First Mac Ransomware Attack Reported7 Mar
Over the weekend the first reported case of ransomware on a Mac was released. Neovera partner Palo Alto Networks helped find and shut down the ransomware known as “KeRanger”, which was wrapped into a free Mac BitTorrent client known as Transmission. It wasn’t initially clear how KeRanger was uploaded but it appeared to affect anyone using or downloading version 2.90 of the client: “It’s possible that Transmission’s official website was compromised and the files were replaced by re-compiled malicious versions, but we can’t confirm how this infection occurred.” Apple and security research teams subsequently snuffed it out.
Historically, ransomware targets computers running Microsoft Windows mainly because Windows computers are more widely used – especially in a business setting where more and more ransomware attacks are occurring today. However, the quick action by Palo Alto Networks allowed Apple to curb the problem almost immediately, “We reported the issue to the Transmission Project and to Apple immediately after we identified it. Apple has since revoked the abused certificate, and Gatekeeper will now block the malicious installers. Apple has also updated XProtect signatures to cover the family, and the signature has been automatically updated to all Mac computers now. As of March 5, Transmission Project has removed the malicious installers from its website.”
How can you find out if you might have been exposed to KeRanger? If you’ve never used or downloaded Transmission you don’t have to worry; if you have, here are a few other options to sidestep this potentially devastating ransomware attack:
- Through your Terminal application, check if /Applications/Transmission.app/Contents/Resources/ General.rtf or /Volumes/Transmission/Transmission.app/Contents/Resources/ exist – if they do, delete the Transmission program.
- Use your “Activity Monitor” to check if the “kernel_service” process is running. If so, double check the process, choose the “Open Files and Ports” and check whether there is a file name like “/Users/<username>/Library/kernel_service” – this is KeRanger’s main process and you should terminate it with “Quit -> Force Quit”.
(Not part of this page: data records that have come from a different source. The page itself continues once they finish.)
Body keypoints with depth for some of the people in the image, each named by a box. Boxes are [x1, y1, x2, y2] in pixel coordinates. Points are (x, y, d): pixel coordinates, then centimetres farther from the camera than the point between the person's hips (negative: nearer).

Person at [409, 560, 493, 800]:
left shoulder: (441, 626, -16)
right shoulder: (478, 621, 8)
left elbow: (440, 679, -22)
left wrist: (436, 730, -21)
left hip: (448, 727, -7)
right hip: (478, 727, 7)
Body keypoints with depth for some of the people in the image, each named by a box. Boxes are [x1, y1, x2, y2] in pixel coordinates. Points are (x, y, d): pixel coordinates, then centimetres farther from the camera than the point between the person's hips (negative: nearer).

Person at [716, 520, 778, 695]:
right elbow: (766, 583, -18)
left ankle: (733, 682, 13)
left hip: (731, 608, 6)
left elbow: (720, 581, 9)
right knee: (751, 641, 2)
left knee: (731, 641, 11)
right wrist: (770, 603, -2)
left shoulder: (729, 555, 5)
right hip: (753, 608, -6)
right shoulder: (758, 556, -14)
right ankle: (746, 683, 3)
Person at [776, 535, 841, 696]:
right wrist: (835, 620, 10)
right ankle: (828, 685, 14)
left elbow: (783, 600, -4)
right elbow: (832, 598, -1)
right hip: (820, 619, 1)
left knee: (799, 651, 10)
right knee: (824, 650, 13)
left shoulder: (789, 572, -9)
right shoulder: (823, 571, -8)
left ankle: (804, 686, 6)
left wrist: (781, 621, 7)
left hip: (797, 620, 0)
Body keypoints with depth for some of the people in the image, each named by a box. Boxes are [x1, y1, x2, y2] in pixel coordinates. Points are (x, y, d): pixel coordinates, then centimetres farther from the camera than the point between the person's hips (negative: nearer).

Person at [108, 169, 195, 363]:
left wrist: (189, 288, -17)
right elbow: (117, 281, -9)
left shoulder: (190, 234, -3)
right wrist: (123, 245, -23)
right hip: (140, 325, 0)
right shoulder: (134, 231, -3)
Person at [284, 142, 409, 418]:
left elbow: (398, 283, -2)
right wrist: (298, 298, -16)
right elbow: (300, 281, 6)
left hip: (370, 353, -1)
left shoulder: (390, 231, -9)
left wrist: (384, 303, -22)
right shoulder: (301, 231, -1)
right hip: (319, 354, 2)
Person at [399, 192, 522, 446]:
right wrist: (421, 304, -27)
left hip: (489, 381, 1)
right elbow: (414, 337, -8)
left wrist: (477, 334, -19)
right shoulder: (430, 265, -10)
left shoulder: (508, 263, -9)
- Users should also see if the files “.kernel_pid”, “.kernel_time”, “.kernel_complete” or “kernel_service” exist in ~/Library directory. If they are present, delete them immediately.
Today, cyber attacks go after large networks that have more valuable data instead of a single person or a small number of users with invaluable data. A large organization that collects and stores a significant amount of valuable data may be more apt to comply because of the importance of their data and the fear of it being lost forever. Be prepared by keeping offline and cloud backups of your most important data so that a ransomware attack won’t have the same halting effect as it has had on so many other organizations.